Al torito guapo, encastado y noble, Ortega Cano le hizo el toreo bueno. No tanto con la izquierda, que empleó para dos tandas de naturales sin especial relieve, como con la derecha, que dibujó el redondo cadencioso, cargada la suerte, en series de acabada ligazón. Intercalando adornos también estuvo inspirado Ortega Cano, y culminó la faena mediante el engarce de un afarolado, cambio de mano, trincherilla, abaniqueo y desplante de rodillas, que pusieron al público en pie.

Lo malo fue que esa excelente faena la emborronó Ortega Cano con un horrendo bajonazo. Está claro que nadie es perfecto. Al sexto, el toro fuerte y manso de la corrida, que embestía a oleadas, huía del castigo, recibió cuatro varazos en regla uno de ellos corrido hasta los propios medios y aún pudo necesitar más, Ortega lo porfió valentón y sereno, pero el toro se limitaba a probar el engaño, sin embestirlo ni nada, y resolvió liquidarlo pronto. Y a todo esto, en ningún momento se amaneró el diestro, ni se jaleaba a sí mismo, ni dirigía lánguidas miradas al tendido, según acostumbra. Sencillamente, se sentía torero en esta ventosa tarde colmenareña y como torero de comportó.

Un ataque de pegapasismo le debió entrar a Dámaso González. El hombre se puso a pegar pases de forma obsesiva y llegó a perder la noción del tiempo. El presidente hizo señas a la banda para que dejara de tocar, pues llevaba 10 minutos interpretando Nerva y se iba a morir asfixiado un músico de un momento a otro. Luego envió un aviso y Dámaso González, al oirlo, pareció despertar de una pesadilla. A lo mejor soñaba que estaba pegando pases. Entonces se puso a pinchar al toro, y pues no conseguía metarlo, entre él y un banderillero lo marearon a fuerza de mantazos. "¡Más pases no, cielos!", mugió el toro, y se resignó a morir por Dios y por la patria. 0 sea, que se tumbó, y allí se las dieran todas.

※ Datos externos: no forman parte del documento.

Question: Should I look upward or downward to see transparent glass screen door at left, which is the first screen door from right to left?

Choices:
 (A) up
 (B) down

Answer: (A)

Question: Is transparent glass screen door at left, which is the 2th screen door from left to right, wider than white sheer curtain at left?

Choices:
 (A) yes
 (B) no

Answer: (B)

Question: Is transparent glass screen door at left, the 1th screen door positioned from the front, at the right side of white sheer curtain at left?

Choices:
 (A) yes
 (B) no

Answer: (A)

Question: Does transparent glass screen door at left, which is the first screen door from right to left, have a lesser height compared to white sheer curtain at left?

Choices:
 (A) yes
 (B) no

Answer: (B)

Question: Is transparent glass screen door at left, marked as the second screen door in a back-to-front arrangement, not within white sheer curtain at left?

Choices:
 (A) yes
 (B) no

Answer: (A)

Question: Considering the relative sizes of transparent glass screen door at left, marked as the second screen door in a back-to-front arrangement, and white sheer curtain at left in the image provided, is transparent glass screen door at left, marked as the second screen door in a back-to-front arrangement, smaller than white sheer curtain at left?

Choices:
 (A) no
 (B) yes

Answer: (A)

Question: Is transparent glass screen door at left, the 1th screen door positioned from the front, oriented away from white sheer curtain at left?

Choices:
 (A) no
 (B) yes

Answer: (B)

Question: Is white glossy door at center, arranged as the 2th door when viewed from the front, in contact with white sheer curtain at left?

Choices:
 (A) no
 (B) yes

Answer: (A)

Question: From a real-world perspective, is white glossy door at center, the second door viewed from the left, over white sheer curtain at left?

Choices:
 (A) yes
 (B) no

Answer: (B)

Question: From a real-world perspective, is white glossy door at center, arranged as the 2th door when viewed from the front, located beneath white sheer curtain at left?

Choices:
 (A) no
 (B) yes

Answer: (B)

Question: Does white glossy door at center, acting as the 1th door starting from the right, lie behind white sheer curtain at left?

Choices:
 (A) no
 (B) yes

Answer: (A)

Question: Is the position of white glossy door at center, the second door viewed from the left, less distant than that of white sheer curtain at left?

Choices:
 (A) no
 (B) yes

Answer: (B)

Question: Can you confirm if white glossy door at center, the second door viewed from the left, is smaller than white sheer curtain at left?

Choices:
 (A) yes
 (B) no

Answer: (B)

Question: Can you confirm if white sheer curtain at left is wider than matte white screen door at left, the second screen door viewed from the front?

Niño de la Capea dio unos redondos corriendo bien la mano al segundo torito guapo y después quien corría era él. Citaba pegando un zapatillazo, templaba poco, aguantaba menos. El quinto le desbordó y le desarmó dos veces. Así debían torear en la prehistoria. Si no llega a ser por la aportación artística de Ortega Cano, hubiéramos creído que aún estábamos en las cavernas.